PARTS OF THE EXERCISE
A: Decide whether each statement agrees with the article below about the Hydro Harvester: (i) the device makes water by cooling air; (ii) the researchers say it can produce up to 1,000 liters of drinkable water a day; (iii) only solar energy can be used to produce the hot, wet air. For each, answer yes or no and quote the deciding words of the article.
B: Write what comes next in the article below about the Hydro Harvester, picking up right after its final sentence.

EXTRACT
[Begin]

VOA Learning English

Researchers in Australia Develop a ‘Water Harvester’

VOA Learning English • voa
May 25, 2024 3 minSource

Researchers in Australia recently announced the launch of a new device that, they say, absorbs water from air to produce drinkable water.

Researchers at the University of Newcastle call the device the Hydro Harvester. They said it can produce up to 1,000 liters of drinkable water a day, adding that it could be “lifesaving during drought or emergencies.”

The Australian team said that unlike other atmospheric water generators , their invention works by heating air instead of cooling it.

The device absorbs water from the atmosphere. Solar energy or heat from other industrial processes can be used to produce hot, wet air. After heating, the air cools, producing water for drinking or watering crops.

Behdad Moghtaderi of the University of Newcastle’s Centre for Innovative Energy Technologies told VOA how the technology operates.

[End]

Lines of data
[Begin]

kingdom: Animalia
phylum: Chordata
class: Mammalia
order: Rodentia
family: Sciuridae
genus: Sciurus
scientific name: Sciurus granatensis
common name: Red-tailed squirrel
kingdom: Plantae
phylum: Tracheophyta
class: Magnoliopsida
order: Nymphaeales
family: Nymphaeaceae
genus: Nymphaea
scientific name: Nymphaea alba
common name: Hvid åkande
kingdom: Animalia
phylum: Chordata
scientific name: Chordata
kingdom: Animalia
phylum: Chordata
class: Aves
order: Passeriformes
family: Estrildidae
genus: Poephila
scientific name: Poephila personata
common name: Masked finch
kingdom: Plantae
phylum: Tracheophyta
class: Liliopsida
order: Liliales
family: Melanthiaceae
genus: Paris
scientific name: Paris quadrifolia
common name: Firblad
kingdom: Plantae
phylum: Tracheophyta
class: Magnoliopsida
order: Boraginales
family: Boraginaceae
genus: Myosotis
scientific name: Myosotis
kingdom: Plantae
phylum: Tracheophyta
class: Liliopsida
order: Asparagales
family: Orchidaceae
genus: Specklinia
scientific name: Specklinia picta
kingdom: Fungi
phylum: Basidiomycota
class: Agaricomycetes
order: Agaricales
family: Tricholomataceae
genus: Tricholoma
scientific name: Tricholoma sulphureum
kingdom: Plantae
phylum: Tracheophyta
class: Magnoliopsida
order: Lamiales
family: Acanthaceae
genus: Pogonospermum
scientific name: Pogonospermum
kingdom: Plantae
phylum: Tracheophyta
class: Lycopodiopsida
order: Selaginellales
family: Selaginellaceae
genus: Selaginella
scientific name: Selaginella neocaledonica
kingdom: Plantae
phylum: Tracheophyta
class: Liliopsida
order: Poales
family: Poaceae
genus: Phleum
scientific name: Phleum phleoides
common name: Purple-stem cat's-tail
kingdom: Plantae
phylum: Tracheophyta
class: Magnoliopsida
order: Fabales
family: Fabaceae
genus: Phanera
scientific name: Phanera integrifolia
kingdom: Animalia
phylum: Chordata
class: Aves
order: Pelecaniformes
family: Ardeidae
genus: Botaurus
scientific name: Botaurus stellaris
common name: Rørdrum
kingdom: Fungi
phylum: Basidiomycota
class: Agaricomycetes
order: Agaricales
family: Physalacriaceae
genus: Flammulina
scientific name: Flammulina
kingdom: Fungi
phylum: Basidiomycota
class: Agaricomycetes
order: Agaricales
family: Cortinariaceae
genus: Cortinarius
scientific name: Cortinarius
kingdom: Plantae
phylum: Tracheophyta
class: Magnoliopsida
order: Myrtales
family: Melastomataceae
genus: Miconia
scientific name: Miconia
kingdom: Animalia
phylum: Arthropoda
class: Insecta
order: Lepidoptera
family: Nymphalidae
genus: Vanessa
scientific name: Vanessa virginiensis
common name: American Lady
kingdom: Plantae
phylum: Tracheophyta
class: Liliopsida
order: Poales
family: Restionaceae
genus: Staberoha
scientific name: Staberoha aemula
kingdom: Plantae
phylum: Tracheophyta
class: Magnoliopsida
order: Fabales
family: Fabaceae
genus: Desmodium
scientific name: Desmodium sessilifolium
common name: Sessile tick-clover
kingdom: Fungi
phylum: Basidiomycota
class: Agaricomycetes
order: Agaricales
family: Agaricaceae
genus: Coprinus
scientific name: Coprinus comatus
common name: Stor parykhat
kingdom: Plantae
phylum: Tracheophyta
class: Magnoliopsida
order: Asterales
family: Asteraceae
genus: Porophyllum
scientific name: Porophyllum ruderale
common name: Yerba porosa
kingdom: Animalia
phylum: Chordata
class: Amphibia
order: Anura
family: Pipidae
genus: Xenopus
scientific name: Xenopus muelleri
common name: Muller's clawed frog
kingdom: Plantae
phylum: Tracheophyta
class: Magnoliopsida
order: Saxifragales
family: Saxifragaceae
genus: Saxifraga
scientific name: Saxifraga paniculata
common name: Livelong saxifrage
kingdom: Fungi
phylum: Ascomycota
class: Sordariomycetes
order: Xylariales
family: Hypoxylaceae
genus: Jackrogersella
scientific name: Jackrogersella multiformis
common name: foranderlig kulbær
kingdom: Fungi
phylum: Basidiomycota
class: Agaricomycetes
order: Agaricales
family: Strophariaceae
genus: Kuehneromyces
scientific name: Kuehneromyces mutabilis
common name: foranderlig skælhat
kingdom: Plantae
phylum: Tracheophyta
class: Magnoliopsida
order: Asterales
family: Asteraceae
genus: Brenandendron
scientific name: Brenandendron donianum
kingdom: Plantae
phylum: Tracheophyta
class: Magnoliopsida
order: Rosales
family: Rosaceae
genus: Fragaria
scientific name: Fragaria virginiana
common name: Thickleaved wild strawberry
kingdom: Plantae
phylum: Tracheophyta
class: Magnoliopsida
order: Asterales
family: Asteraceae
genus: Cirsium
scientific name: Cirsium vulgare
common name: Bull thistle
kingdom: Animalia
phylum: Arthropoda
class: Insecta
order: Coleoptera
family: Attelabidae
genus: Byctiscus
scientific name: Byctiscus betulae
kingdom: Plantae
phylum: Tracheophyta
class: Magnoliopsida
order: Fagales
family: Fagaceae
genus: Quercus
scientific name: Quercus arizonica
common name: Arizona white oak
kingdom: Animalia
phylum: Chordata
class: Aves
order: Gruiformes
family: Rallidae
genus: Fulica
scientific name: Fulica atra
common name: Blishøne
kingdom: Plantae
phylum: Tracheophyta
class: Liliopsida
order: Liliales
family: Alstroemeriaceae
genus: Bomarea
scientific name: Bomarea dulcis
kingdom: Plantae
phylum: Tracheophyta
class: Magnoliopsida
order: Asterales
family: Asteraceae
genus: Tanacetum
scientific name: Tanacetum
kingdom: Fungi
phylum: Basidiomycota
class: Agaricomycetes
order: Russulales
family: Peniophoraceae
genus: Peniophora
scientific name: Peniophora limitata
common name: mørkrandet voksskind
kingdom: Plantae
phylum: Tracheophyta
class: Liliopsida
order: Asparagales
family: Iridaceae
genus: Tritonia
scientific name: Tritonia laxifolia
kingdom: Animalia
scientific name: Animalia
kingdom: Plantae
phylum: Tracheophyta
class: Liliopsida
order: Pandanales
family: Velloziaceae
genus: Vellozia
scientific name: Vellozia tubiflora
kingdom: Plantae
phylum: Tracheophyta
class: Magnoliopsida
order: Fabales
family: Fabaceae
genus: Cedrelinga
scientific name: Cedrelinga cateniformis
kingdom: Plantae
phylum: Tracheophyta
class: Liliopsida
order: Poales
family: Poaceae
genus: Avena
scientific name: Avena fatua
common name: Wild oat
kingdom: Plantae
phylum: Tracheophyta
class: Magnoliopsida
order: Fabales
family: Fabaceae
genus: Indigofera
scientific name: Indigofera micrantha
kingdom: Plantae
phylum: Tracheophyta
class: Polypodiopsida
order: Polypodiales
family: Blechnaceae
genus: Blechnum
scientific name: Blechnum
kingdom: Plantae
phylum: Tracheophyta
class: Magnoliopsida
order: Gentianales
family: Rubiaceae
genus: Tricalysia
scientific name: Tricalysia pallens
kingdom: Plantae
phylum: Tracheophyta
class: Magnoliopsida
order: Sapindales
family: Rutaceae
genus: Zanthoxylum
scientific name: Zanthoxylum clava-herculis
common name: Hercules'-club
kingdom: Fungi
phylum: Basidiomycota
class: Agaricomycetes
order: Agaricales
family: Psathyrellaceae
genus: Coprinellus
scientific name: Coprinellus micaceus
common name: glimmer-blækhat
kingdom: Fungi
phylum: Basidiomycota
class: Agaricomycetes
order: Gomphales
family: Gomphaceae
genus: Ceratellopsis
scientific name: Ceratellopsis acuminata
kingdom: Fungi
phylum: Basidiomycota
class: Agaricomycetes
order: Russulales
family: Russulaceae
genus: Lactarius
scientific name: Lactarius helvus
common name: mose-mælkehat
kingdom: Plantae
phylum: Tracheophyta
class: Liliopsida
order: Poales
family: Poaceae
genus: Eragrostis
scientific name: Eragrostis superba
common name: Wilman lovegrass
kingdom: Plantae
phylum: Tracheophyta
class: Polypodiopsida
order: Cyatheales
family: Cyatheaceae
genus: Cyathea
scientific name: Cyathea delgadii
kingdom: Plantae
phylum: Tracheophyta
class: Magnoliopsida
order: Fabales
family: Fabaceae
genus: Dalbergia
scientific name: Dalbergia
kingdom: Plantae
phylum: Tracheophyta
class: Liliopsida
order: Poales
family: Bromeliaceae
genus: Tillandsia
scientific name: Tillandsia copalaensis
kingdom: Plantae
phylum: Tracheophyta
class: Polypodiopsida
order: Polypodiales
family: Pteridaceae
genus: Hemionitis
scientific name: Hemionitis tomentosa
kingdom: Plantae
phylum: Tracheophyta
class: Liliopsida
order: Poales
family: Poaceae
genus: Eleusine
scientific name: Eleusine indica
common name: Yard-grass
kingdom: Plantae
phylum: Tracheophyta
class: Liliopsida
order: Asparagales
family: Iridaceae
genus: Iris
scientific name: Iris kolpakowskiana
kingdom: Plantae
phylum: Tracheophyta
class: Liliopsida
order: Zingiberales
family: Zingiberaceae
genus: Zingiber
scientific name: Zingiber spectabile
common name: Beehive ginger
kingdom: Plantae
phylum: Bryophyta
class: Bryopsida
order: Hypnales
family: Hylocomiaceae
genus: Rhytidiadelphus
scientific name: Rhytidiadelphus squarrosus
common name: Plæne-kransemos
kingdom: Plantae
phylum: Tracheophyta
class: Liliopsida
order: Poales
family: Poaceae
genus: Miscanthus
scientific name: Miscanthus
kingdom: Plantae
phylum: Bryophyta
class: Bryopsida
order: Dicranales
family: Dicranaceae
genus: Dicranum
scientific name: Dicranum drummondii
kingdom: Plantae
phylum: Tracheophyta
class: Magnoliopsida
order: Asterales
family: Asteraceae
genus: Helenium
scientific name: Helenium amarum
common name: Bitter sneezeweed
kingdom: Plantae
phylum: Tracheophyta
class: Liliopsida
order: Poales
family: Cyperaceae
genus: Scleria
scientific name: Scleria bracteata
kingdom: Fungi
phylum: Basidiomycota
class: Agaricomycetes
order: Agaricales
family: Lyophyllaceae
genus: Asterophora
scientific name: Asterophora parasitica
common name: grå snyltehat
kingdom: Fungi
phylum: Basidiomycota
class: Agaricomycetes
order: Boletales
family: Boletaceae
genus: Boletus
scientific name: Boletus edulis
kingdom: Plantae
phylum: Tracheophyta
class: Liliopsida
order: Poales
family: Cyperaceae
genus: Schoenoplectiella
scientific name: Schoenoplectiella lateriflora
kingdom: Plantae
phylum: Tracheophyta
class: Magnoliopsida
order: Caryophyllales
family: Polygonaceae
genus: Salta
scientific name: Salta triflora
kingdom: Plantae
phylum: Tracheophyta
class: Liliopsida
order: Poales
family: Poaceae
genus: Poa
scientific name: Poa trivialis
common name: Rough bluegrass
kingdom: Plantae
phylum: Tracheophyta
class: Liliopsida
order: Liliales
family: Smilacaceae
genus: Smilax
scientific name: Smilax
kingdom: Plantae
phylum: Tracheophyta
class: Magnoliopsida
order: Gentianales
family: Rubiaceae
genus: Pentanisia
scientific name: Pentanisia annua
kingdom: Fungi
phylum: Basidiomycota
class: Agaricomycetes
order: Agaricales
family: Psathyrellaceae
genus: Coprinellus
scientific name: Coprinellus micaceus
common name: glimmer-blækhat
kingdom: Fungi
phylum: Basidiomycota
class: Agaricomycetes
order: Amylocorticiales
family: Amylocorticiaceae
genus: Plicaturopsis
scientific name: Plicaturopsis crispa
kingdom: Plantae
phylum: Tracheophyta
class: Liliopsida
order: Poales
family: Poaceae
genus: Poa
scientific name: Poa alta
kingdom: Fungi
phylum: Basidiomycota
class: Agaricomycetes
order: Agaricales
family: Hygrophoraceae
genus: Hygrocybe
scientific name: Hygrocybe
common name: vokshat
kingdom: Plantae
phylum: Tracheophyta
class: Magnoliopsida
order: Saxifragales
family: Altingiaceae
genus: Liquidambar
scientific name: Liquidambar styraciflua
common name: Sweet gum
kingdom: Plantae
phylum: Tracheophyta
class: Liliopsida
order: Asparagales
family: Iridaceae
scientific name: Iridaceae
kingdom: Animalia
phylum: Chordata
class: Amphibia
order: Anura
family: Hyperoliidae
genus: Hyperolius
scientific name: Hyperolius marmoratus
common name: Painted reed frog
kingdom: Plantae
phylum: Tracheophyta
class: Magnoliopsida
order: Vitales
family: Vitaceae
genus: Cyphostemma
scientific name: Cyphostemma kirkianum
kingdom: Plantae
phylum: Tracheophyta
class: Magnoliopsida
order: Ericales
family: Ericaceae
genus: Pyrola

[End]

IN RESPONSE
A:
(i) No: "their invention works by heating air instead of cooling it."
(ii) Yes: "it can produce up to 1,000 liters of drinkable water a day"
(iii) No: "Solar energy or heat from other industrial processes can be used to produce hot, wet air."

B:
“Hydro Harvester uses an absorbing material to absorb and dissolve moisture from air. So…we use renewable energy..." Moghtaderi said. He added, "When you condense water contained in that air you would have the drinking water at your disposal .”

The researchers say the device can produce enough drinking water each day for a small rural town of up to 400 people. It could also help farmers keep livestock alive during droughts.

Moghtaderi said the technology could be used in parts of the world where water is limited.

Researchers thought their device would be useful because Australia’s climate is dry.

"More than 2 billion people around the world, they are in a similar situation where they do not have access to…high-quality water and they deal with water scarcity ,” Moghtaderi said

Studies of the technology will be done in several Australian communities this year.

The World Economic Forum (WEF), a nonprofit group based in Switzerland, says water scarcity continues to be a problem worldwide

The WEF said getting water from the atmosphere is a “promising emergency solution that can immediately generate drinkable water using moisture in the air.”

However, the group warns that the technology is costly. It estimates that one mid-sized device could cost between $30,000 and $50,000.

I’m John Russell.

Phil Mercer reported on this story for VOA News. John Russell adapted it for VOA Learning English.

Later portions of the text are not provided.